* **Source document**:
Also, you have to tell them if the dog is a working dog - which he is training for sport, not real work, but whatever - and if you don't tell them, and the dog is injured working, they don't cover it. If you do tell them, the premium goes up $20 a month. 

Guess I'm skipping insurance


----------



## Amber Scott Dyer (Oct 30, 2006)

Also, they don't cover any problems that could be related to the dog being raw fed. I mean, I guess I just wouldn't tell them, but still....


----------



## Jennifer Coulter (Sep 18, 2007)

Intact dogs are more likely to take themselves for walks and escape their yards when a female is in heat nearby.

These could be dogs that have never previously escaped their yards or shown any interest in roaming.

I have known 2 intact dogs (not mine) that where hit by cars crossing a hwy a couple of days apart from each other. There was a female in heat on the other side (not mine).

I have seen dogs show up at my place I had NEVER seen before when my female was in heat, and despite having a very secure outdoor kennel, I brought her inside or kennelled her in my truck when she couldn't be under direct supervision.

It is likely that working dog people have their intact dogs properly contained so that couldn't happen, but I am thinking that might be where your insurance provider is coming from?

I don't think my insurance has that policy, is there another company you can look into? My policy also covers dental...IF you buy one of their more expensive packages	:roll:


----------



## Joby Becker (Dec 13, 2009)

Jennifer Coulter said:


> Intact dogs are more likely to take themselves for walks and escape their yards when a female is in heat nearby.
> 
> These could be dogs that have never previously escaped their yards or shown any interest in roaming.

* **Goal 1**: Reproduce the passage of the dog insurance thread starting at "I have seen" and ending at "is coming from?".

* **Record extracts**:

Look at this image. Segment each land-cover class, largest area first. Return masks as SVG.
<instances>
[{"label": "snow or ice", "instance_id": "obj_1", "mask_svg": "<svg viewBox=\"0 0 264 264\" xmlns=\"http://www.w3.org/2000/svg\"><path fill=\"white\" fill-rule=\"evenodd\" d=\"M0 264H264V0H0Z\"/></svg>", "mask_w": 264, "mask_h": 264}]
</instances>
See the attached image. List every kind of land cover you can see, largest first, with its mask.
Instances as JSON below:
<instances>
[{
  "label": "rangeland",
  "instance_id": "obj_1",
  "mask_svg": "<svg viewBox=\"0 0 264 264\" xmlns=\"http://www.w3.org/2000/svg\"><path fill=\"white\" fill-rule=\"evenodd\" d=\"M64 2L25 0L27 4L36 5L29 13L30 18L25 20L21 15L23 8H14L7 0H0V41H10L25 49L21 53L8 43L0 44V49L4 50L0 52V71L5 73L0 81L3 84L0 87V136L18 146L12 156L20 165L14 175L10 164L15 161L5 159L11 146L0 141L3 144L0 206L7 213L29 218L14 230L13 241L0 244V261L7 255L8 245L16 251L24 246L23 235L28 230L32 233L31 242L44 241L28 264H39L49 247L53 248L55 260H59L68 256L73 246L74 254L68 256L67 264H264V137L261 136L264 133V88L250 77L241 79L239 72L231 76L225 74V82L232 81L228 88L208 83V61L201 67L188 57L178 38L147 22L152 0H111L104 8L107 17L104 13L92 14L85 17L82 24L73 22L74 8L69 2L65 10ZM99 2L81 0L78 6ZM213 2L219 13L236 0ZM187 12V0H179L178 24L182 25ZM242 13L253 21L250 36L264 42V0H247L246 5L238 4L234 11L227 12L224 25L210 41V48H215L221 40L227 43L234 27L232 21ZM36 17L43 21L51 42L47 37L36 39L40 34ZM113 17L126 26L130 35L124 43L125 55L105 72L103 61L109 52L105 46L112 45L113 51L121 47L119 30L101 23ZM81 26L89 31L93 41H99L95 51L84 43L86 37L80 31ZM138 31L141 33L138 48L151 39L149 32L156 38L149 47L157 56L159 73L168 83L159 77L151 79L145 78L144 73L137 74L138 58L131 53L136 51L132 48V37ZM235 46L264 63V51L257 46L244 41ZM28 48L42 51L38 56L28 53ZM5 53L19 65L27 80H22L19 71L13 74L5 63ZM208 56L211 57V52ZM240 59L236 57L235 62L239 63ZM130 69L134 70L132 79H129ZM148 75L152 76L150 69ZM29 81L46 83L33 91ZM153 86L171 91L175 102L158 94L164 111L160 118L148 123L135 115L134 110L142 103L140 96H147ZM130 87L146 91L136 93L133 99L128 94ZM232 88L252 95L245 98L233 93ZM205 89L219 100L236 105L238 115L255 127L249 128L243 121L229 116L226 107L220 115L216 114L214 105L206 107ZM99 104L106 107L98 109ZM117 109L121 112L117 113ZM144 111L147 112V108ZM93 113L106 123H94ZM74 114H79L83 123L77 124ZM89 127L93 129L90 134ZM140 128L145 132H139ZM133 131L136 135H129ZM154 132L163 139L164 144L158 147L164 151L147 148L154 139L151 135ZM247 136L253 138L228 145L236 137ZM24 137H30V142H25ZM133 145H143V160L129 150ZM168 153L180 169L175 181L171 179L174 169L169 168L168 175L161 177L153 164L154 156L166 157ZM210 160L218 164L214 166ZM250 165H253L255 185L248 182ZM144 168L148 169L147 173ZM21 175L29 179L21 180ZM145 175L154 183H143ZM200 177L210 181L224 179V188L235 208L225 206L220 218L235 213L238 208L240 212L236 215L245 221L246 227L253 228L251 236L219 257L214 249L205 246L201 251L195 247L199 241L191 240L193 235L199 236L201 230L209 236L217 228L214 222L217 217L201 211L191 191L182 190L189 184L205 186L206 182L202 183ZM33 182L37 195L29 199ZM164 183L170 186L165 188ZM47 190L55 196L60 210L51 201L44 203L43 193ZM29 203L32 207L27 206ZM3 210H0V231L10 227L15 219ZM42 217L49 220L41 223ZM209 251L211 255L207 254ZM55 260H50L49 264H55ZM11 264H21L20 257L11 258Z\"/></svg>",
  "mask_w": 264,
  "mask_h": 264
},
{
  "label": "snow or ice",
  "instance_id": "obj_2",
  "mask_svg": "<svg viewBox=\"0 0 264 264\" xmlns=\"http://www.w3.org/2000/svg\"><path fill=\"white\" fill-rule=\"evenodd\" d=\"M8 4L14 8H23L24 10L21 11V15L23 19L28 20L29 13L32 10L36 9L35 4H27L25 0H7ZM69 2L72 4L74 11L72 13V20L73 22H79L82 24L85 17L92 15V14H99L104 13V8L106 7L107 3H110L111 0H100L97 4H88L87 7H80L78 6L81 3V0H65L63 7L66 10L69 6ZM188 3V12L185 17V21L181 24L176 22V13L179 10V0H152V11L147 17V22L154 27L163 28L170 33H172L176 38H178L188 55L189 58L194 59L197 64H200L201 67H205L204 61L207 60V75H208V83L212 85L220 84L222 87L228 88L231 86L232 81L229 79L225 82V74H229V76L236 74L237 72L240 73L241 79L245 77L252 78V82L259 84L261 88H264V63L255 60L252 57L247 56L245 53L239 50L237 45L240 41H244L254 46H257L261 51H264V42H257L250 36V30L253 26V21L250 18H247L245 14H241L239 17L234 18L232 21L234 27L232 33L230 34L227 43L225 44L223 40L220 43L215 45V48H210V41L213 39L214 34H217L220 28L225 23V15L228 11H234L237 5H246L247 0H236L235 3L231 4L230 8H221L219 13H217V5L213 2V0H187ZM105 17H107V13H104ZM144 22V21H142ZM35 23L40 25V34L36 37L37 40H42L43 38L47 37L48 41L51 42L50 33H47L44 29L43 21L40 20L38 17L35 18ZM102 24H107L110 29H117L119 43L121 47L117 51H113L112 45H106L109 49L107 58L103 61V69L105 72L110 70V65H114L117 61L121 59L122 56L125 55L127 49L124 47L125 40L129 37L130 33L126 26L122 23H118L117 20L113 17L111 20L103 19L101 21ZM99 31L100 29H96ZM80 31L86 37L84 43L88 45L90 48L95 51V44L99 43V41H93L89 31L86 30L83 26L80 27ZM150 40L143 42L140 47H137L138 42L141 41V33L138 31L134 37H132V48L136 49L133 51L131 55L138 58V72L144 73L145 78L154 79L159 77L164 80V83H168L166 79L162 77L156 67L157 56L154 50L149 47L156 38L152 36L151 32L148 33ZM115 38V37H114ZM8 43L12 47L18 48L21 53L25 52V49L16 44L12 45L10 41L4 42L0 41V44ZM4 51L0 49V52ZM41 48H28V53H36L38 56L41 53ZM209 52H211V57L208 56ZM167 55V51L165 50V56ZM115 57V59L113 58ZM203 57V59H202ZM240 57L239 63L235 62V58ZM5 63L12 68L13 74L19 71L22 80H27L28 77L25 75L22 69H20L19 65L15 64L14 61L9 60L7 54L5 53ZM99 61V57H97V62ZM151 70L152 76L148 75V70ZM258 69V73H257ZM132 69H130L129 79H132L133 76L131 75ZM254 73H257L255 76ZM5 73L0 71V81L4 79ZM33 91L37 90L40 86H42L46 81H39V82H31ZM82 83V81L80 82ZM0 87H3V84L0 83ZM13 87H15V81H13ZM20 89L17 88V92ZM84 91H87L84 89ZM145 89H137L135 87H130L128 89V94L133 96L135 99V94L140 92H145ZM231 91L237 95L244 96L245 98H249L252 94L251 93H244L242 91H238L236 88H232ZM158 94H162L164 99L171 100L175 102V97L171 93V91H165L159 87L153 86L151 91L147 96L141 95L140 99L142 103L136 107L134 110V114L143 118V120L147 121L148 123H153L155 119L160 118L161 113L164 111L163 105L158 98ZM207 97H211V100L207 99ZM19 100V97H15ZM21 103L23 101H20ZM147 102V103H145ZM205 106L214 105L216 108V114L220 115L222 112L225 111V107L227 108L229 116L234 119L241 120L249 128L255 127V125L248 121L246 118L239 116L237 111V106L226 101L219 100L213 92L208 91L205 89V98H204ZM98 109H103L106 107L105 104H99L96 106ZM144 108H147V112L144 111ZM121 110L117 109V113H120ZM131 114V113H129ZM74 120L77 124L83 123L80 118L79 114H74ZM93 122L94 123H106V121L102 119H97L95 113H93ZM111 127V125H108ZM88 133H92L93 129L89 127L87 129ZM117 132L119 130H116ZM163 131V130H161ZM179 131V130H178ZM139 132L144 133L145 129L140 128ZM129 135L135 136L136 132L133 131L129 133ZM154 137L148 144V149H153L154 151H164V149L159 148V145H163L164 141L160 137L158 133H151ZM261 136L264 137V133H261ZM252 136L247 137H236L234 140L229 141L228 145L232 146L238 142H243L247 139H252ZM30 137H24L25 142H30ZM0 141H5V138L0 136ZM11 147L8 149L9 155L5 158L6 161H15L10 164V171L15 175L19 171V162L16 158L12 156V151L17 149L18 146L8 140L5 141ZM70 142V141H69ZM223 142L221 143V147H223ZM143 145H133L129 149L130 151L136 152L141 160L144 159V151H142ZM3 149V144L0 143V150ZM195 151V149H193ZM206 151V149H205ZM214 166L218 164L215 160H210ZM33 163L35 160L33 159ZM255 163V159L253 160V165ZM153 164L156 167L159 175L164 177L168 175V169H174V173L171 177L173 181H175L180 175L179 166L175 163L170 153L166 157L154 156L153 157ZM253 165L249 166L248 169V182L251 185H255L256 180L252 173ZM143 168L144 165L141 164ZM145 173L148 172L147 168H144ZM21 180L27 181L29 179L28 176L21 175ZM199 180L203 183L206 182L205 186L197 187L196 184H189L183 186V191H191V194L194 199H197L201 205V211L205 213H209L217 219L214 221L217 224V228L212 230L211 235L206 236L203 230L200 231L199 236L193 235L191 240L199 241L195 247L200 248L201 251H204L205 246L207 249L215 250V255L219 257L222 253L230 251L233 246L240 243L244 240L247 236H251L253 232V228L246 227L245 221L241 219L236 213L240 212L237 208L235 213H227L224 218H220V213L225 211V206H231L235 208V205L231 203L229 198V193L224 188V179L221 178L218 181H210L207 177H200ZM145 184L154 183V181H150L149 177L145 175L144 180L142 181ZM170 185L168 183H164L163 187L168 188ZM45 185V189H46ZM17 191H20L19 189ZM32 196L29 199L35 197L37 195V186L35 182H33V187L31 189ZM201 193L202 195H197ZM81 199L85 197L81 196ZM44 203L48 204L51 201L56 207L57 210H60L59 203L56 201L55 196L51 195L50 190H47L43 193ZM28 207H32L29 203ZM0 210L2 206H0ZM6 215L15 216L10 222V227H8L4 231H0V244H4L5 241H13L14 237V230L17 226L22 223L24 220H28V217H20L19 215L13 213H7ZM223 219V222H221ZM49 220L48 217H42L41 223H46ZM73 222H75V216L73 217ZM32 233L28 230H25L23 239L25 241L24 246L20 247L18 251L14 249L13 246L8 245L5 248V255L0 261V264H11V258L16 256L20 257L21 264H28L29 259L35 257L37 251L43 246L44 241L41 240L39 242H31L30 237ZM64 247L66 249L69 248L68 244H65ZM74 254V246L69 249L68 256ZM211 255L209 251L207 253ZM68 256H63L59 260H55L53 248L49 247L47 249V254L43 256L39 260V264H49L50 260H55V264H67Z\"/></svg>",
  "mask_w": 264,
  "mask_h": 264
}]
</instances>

* **Goal 2**: How many lines in the rows contain the string "label", with case counting? Give only the number.

* **Exercise response 1**:
I have seen dogs show up at my place I had NEVER seen before when my female was in heat, and despite having a very secure outdoor kennel, I brought her inside or kennelled her in my truck when she couldn't be under direct supervision.

It is likely that working dog people have their intact dogs properly contained so that couldn't happen, but I am thinking that might be where your insurance provider is coming from?

* **Exercise response 2**: 3